For each $k > 50$ , count the permutations with a cycle of length exactly $k$ . Choose which $k$ of the $100$ elements form that cycle ( $\binom{100}{k}$ ways), arrange them into a cycle ( $(k-1)!$ ways for a directed cycle on $k$ vertices), and permute the remaining $100 - k$ elements freely ( $(100 - k)!$ ways). The total is $\binom{100}{k}(k - 1)!\,(100 - k)! = \frac{100!}{k},$ so the fraction of permutations with such a cycle is $1/k$ . These events are disjoint for different $k > 50$ (only one long cycle can exist), so $\Pr(\text{some cycle has length} > 50) = \sum_{k=51}^{100} \frac{1}{k} = H_{100} - H_{50},$ where $H_n = 1 + \tfrac12 + \cdots + \tfrac1n$ is the $n$ -th harmonic number. $\Pr(\text{team wins}) = 1 - (H_{100} - H_{50}) \approx 1 - 0.6882 = 0.3118.$ $\boxed{\,\Pr(\text{team wins with } 100 \text{ boxes}) \approx 31.18\%.\,}$ As $n \to \infty$ with the opening limit fixed at $n/2$ , the win probability tends to $1 - \ln 2 \approx 0.3069$ , a constant independent of the number of prisoners. This is the celebrated $100$ -prisoners theorem.

The computation

For $n = 4$ , enumerate all $24$ permutations and count those whose longest cycle is at most $2$ . For $n = 100$ , simulate random permutations and check the same condition. Both should reproduce the boxed values.

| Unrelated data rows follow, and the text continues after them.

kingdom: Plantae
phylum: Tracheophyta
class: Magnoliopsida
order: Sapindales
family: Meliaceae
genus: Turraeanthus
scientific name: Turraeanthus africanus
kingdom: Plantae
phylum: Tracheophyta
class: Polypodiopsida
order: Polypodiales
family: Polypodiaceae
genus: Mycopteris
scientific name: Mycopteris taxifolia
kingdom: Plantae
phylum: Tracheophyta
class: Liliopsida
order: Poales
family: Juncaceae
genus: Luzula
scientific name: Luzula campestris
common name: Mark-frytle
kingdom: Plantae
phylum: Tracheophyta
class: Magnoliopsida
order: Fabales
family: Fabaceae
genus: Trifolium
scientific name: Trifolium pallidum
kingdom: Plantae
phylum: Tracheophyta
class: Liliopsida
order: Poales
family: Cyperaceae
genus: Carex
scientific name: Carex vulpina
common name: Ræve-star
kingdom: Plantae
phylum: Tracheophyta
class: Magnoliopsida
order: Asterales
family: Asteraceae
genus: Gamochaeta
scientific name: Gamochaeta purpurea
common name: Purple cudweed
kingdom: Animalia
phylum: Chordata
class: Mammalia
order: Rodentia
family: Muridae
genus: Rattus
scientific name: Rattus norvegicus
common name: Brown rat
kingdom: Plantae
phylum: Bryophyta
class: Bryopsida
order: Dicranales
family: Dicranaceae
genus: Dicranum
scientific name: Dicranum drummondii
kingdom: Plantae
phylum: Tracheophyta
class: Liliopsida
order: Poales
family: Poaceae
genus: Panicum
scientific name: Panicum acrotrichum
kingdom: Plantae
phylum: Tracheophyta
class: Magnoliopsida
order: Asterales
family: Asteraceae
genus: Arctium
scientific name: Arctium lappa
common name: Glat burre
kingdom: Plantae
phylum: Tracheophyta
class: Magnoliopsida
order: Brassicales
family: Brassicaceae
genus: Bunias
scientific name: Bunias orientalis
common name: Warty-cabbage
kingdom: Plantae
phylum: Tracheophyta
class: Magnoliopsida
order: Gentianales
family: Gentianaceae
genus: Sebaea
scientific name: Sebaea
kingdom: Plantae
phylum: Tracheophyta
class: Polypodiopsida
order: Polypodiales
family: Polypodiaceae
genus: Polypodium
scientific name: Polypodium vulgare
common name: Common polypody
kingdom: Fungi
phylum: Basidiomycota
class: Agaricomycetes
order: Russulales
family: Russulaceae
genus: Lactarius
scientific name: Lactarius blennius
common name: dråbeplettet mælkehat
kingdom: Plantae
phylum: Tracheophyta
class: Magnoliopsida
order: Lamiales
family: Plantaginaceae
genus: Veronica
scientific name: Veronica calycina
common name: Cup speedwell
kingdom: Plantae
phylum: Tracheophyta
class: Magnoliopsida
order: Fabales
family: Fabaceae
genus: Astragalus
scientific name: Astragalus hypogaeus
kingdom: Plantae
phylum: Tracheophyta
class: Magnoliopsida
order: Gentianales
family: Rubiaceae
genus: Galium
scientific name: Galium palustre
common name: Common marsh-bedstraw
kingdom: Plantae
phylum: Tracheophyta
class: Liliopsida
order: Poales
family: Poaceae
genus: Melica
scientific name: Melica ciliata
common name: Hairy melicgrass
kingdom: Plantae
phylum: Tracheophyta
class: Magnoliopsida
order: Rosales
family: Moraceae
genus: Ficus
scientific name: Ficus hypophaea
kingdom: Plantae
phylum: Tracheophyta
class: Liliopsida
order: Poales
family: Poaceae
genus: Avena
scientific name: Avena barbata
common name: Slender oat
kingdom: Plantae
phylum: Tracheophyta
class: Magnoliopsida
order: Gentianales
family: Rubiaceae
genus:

For $n = 4$ : iterate over all permutations of $\{1, 2, 3, 4\}$ ; for each, compute its cycle structure; count those with maximum cycle length $\leq 2$ .
For $n = 100$ : generate random permutations, find the longest cycle of each, count those with length $\leq 50$ .

from itertools import permutations
import random

def max_cycle_len(p):
    seen = [False] * len(p)
    best = 0
    for i in range(len(p)):
        if seen[i]: continue
        j, L = i, 0
        while not seen[j]:
            seen[j] = True
            j = p[j]
            L += 1
        if L > best: best = L
    return best

n4 = sum(1 for p in permutations(range(4)) if max_cycle_len(p) <= 2)
print(n4, round(n4 / 24, 4))                         # 10  0.4167

rng = random.Random(0)
N = 200_000
wins = 0
for _ in range(N):
    p = list(range(100)); rng.shuffle(p)
    if max_cycle_len(p) <= 50: wins += 1
print(round(wins / N, 4))                            # ~0.3118

The four-box exhaustive count gives $10/24$ exactly; the $100$ -box Monte Carlo lands within sampling error of $0.3118$ , matching both the boxed answer and the $1 - \ln 2$ limit.